→ **Auftrag**
Stimmen die folgenden drei Aussagen mit dem Reisebericht überein? Beantworte jede mit Ja oder Nein und führe die entscheidenden Worte des Reiseberichts wörtlich an.
1. Die Tour endete in Hamburg bei Flusskilometer 614,2.
2. Die Nacht in Dömitz wurde im kleinen Hafen des Motorboot Clubs verbracht.
3. Das Treffen mit dem volans2-Ruderer fand hinter Wittenberge statt.

Diese Rudertour begann am 6. Juli in Schmilka bei Flusskilometer 4,6 direkt hinter der Tschechischen Grenze und endete am 16. Juli in Hamburg bei Flusskilometer 614,2. Übernachtet habe ich in (Radfahrer)-Pensionen, Jugendherbergen oder im Zelt. Das relativ hohe Gewicht des Bootes und der Ausrüstung war manchmal lästig und mir sind viele Dinge aufgefallen, die bis zu einer Tour auf der Donau zum Schwarzen Meer noch verbessert werden könnten. Spätestens seit dem Treffen und dem Austausch mit dem volans2-Ruderer hinter Wittenberge überlege ich wieder, ob die TID wegen der Streckenlängen der richtige Rahmen für eine Rudertour zum Schwarzen Meer ist.

Abschluss in Hamburg

Vorgestern hatte ich geplant in Dömitz zu übernachten, war in den kleinen Hafen gerudert, hatte ein paar notwendige Einkäufe erledigt und mich bei dem Hafenmeister des Motorboot Clubs wegen Übernachtungs-/Zeltmöglichkeit erkundigt. Das Gespräch begann damit, daß ich einen angebotenen Handschlag so höflich wie möglich ablehnte und anschließend erfuhr, daß es an den “Deutschen Genen” liege, daß wir in Deutschland derzeit relativ niedrige Corona-Infektionsraten haben. Irgendwie ratlos und angenervt fuhr ich zum gegenüberliegenden Ufer der Elbe um das Zelt aufzubauen.

→ **Datenauszüge**
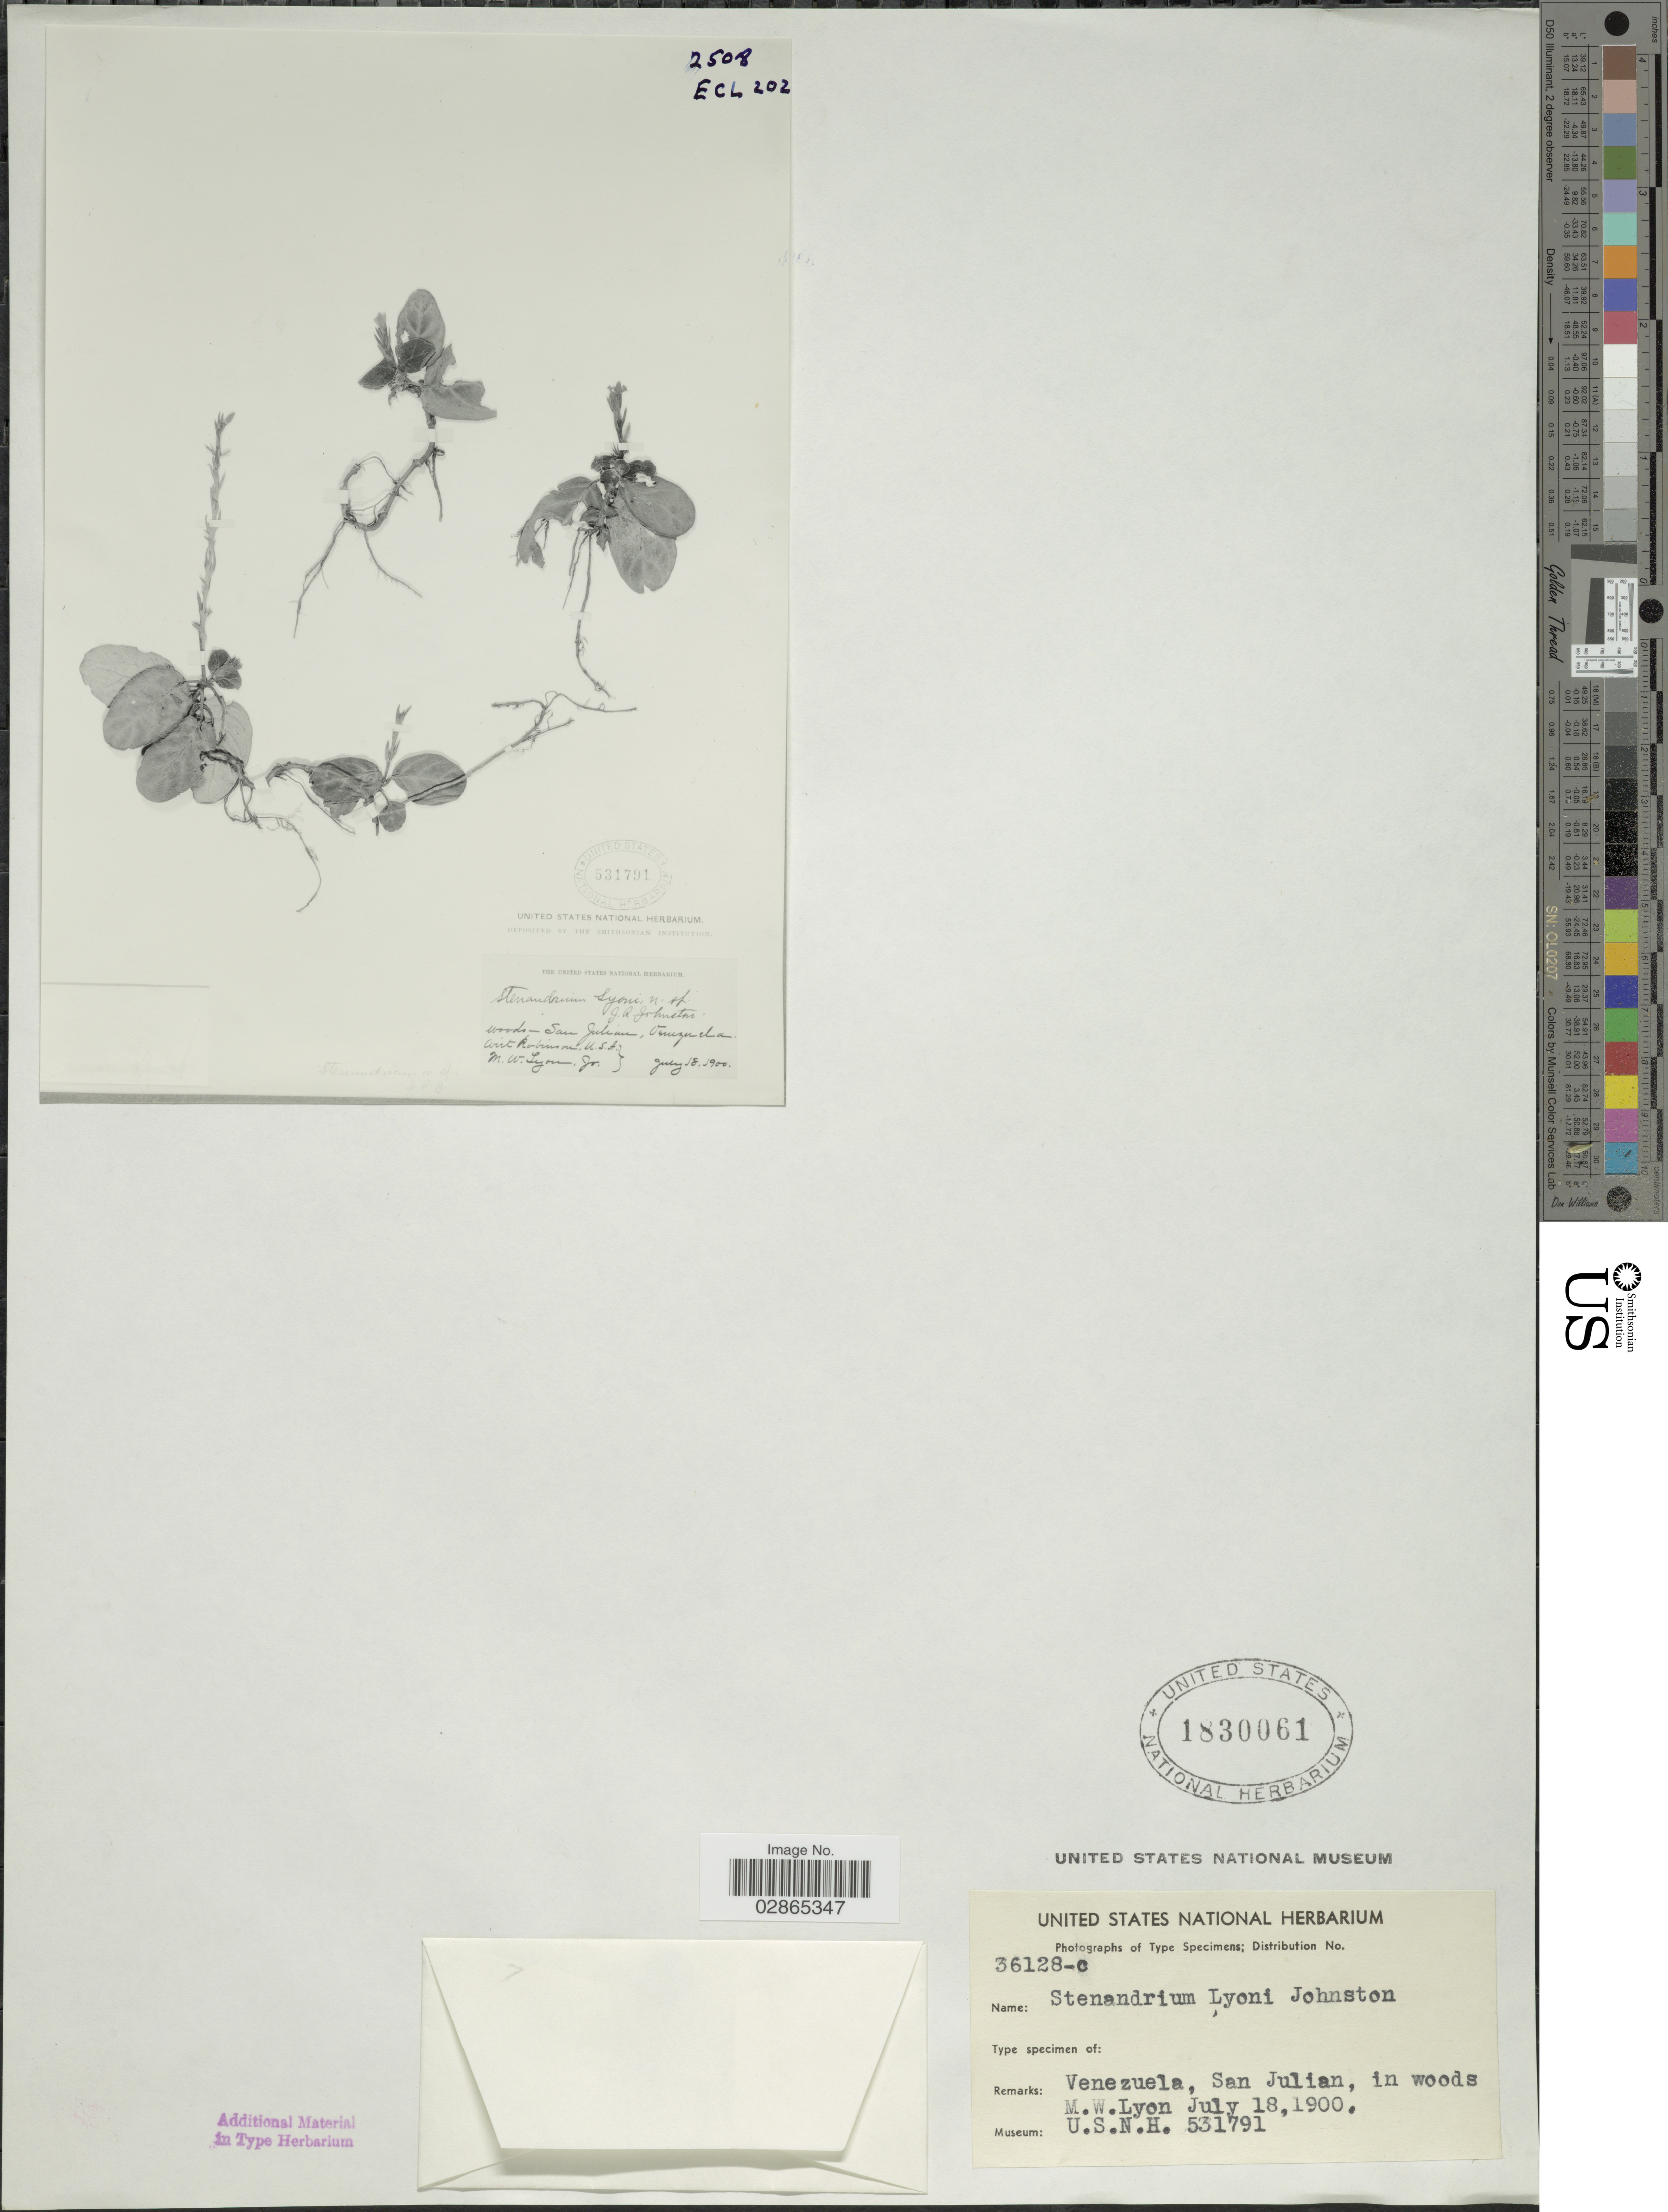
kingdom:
* * *
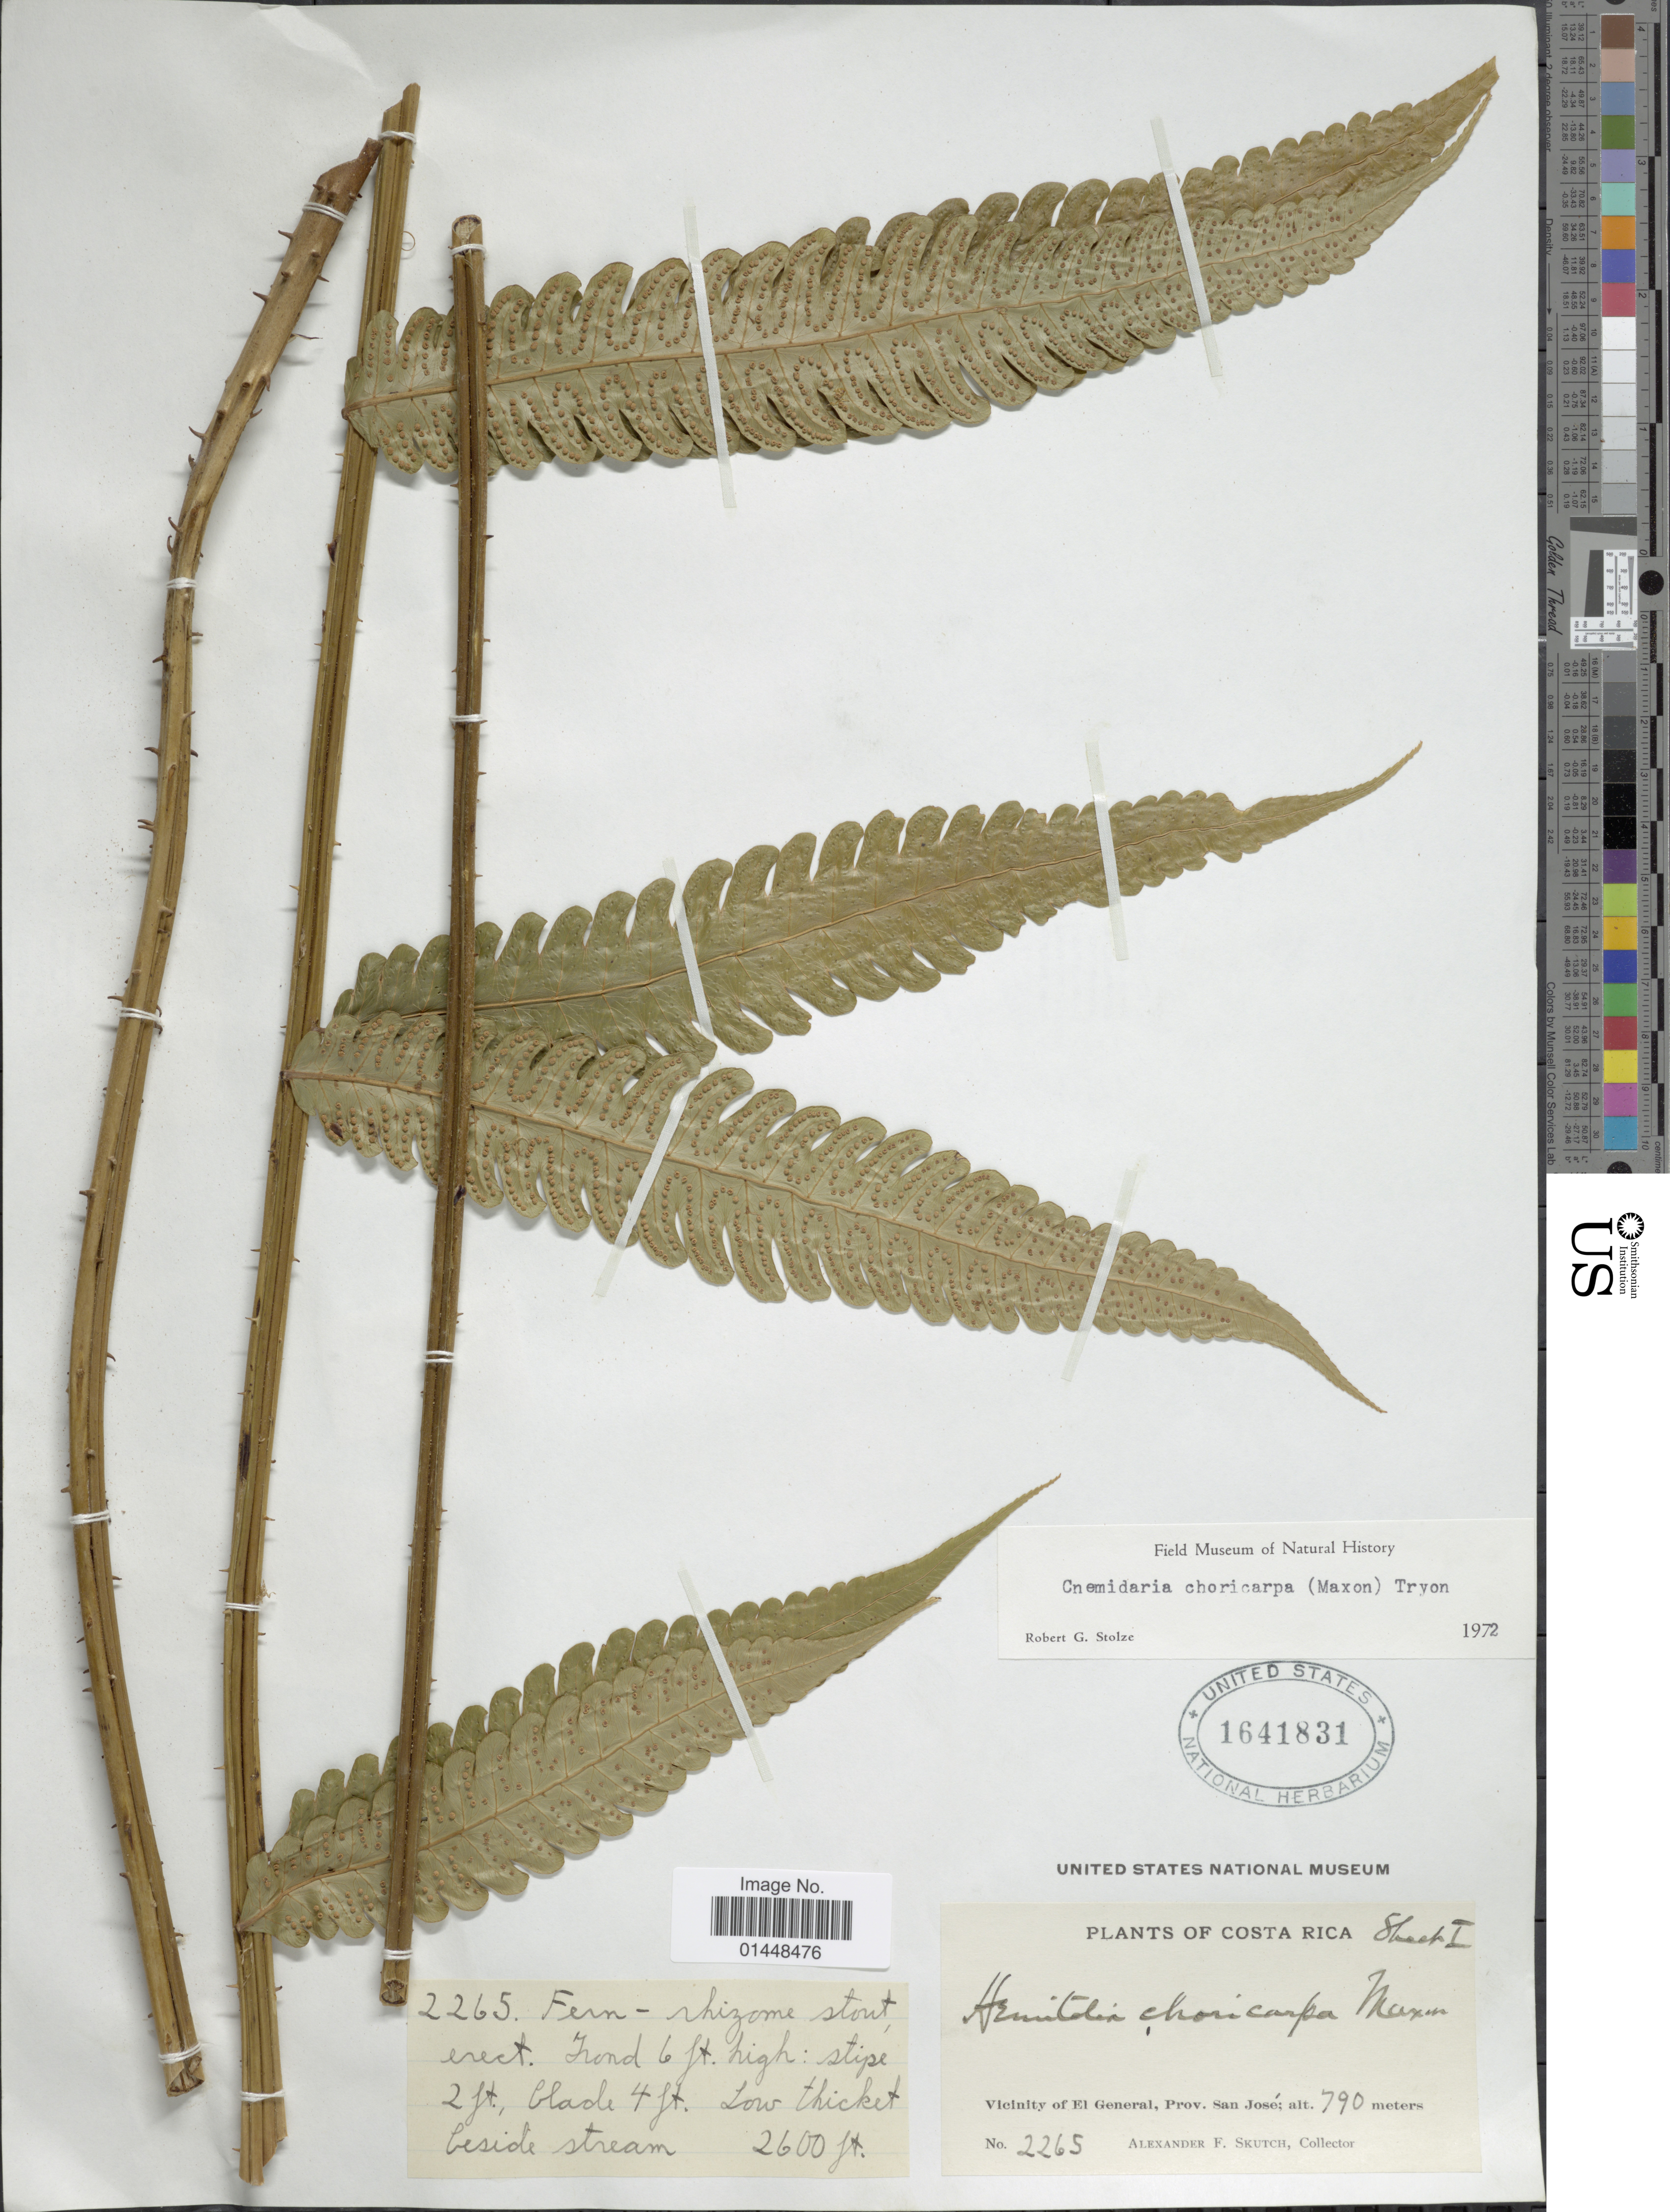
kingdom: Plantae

→ **Ergebnis**
1. Ja: „endete am 16. Juli in Hamburg bei Flusskilometer 614,2“
2. Nein: „fuhr ich zum gegenüberliegenden Ufer der Elbe um das Zelt aufzubauen“
3. Ja: „seit dem Treffen und dem Austausch mit dem volans2-Ruderer hinter Wittenberge“